Effect of Maturation on Hemodynamic and Autonomic Control Recovery Following Maximal Running Exercise in Highly Trained Young Soccer Players

The purpose of this study was to examine the effect of maturation on post-exercise hemodynamic and autonomic responses. Fifty-five highly trained young male soccer players (12–18 years) classified as pre-, circum-, or post-peak height velocity (PHV) performed a graded running test to exhaustion on a treadmill. Before (Pre) and after (5th–10th min, Post) exercise, heart rate (HR), stroke volume (SV), cardiac output (CO), arterial pressure (AP), and total peripheral resistance (TPR) were monitored. Parasympathetic (high frequency [HF(RR)] of HR variability (HRV) and baroreflex sensitivity [Ln BRS]) and sympathetic activity (low frequency [LF(SAP)] of systolic AP variability) were estimated. Post-exercise blood lactate [La](b), the HR recovery (HRR) time constant, and parasympathetic reactivation (time-varying HRV analysis) were assessed.
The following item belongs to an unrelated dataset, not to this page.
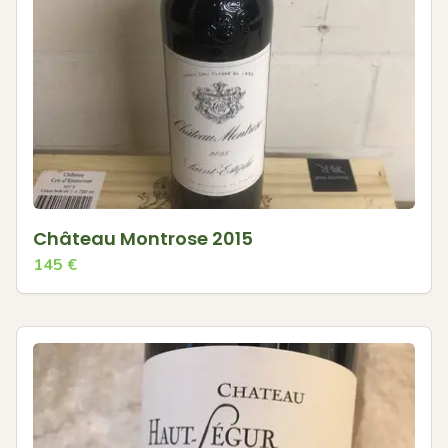
Château Montrose 2015
145
€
In all three groups, exercise resulted in increased HR, CO, AP, and LF(SAP) (P < 0.001), decreased SV, HF(RR), and Ln BRS (all P < 0.001), and no change in TPR (P = 0.98). There was no “maturation × time” interaction for any of the hemodynamic or autonomic variables (all P > 0.22). After exercise, pre-PHV players displayed lower SV, CO, and [La](b), faster HRR and greater parasympathetic reactivation compared with circum- and post-PHV players. Multiple regression analysis showed that lean muscle mass, [La](b), and Pre parasympathetic activity were the strongest predictors of HRR (r(2) = 0.62, P < 0.001). While pre-PHV players displayed a faster HRR and greater post-exercise parasympathetic reactivation, maturation had little influence on the hemodynamic and autonomic responses following maximal running exercise. HRR relates to lean muscle mass, blood acidosis, and intrinsic parasympathetic function, with less evident impact of post-exercise autonomic function.